Due to its grid-search and method of retaining ensemble members BOSS is unpredictable in its time and memory resource usage, and is impractical for larger problems. cBOSS significantly speeds up BOSS while retaining accuracy by improving how the transform parameter space is evaluated and the ensemble is formed. The main change from BOSS to cBOSS is that it utilises a filtered random selection of parameters to find its ensemble members. cBOSS allows the user to control the build through a time contract, defined as the maximum amount of time spent constructing the classification model. Algorithm 2 describes the decision procedure for search and maintaining individual BOSS classifiers for cBOSS.

A new parameter k (default 250) for the number of parameter combinations samples is introduced (line 7), of which the top s with the highest accuracy are kept for the final ensemble (lines 13–19). The k parameter is replaceable with a time limit t through contracting. Each ensemble member is built on a subsample of the train data, (line 10) using random sampling without replacement of 70% of the whole training data. An exponential weighting scheme for the predictions of the base classifiers is introduced, to produce a tilted distribution (line 18).

cBOSS was shown to be an order of magnitude faster than BOSS on both small and large datasets from the UCR archive while showing no significant difference in accuracy [15].

2.3 BOSS with Spatial Pyramids (S-BOSS) [12]

BOSS intentionally ignores the locations of words in series, classifying based on the frequency of patterns rather than their location. For some datasets we know that the locations of certain discriminatory subsequences are important, however. Some patterns may gain importance only when in a particular location, or a mutually occurring word may be indicative of different classes depending on when it occurs. Spatial pyramids [13] bring some temporal information back into the bag-of-words paradigm.

Fig. 1.

An example transformation of an OSULeaf instance to demonstrate the additional steps to form S-BOSS from BOSS. Note that each histogram is represented in a sparse manner; the set of words along the x-axis of each histogram at higher pyramid levels may not be equal.

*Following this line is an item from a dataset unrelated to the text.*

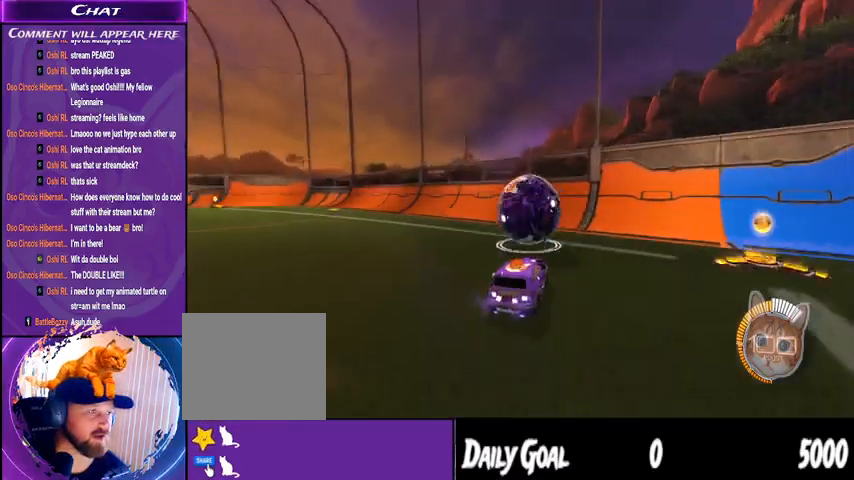
{"buttons": ["R1", "R2"], "left_stick": "left", "right_stick": "center", "events": [[67, "left_stick", "down-right"], [167, "left_stick", "center"], [367, "R1", "down"], [467, "left_stick", "left"]]}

S-BOSS, described in Algorithm 3 and illustrated in Fig. 1, incorporates the spatial pyramids technique into the BOSS algorithm. S-BOSS creates a standard BOSS transform at the global level (line 6), which constitutes the first level of the pyramid. An additional degree of optimisation is then performed to find the best pyramid height \(h \in \{1,2,3\}\) (lines 11–16). Height defines the importance of localisation for this transform. Creating the next pyramid level involves creating additional histograms each sub-region of the series at the next scale. Histograms are weighted to give more importance to similarities in the same locations than global similarity, and are concatenated to form an elongated feature vector per instance. The histogram intersection distance measure, more commonly used for approaches using histograms, replaces the BOSS distance for the nearest neighbour classifiers. S-BOSS retains the BOSS ensemble strategy (line 17), such that each S-BOSS ensemble member is a BOSS transform with its own spatial pyramid optimisation plus nearest neighbour classifier.

2.4 Word Extraction for Time Series Classification (WEASEL) [18]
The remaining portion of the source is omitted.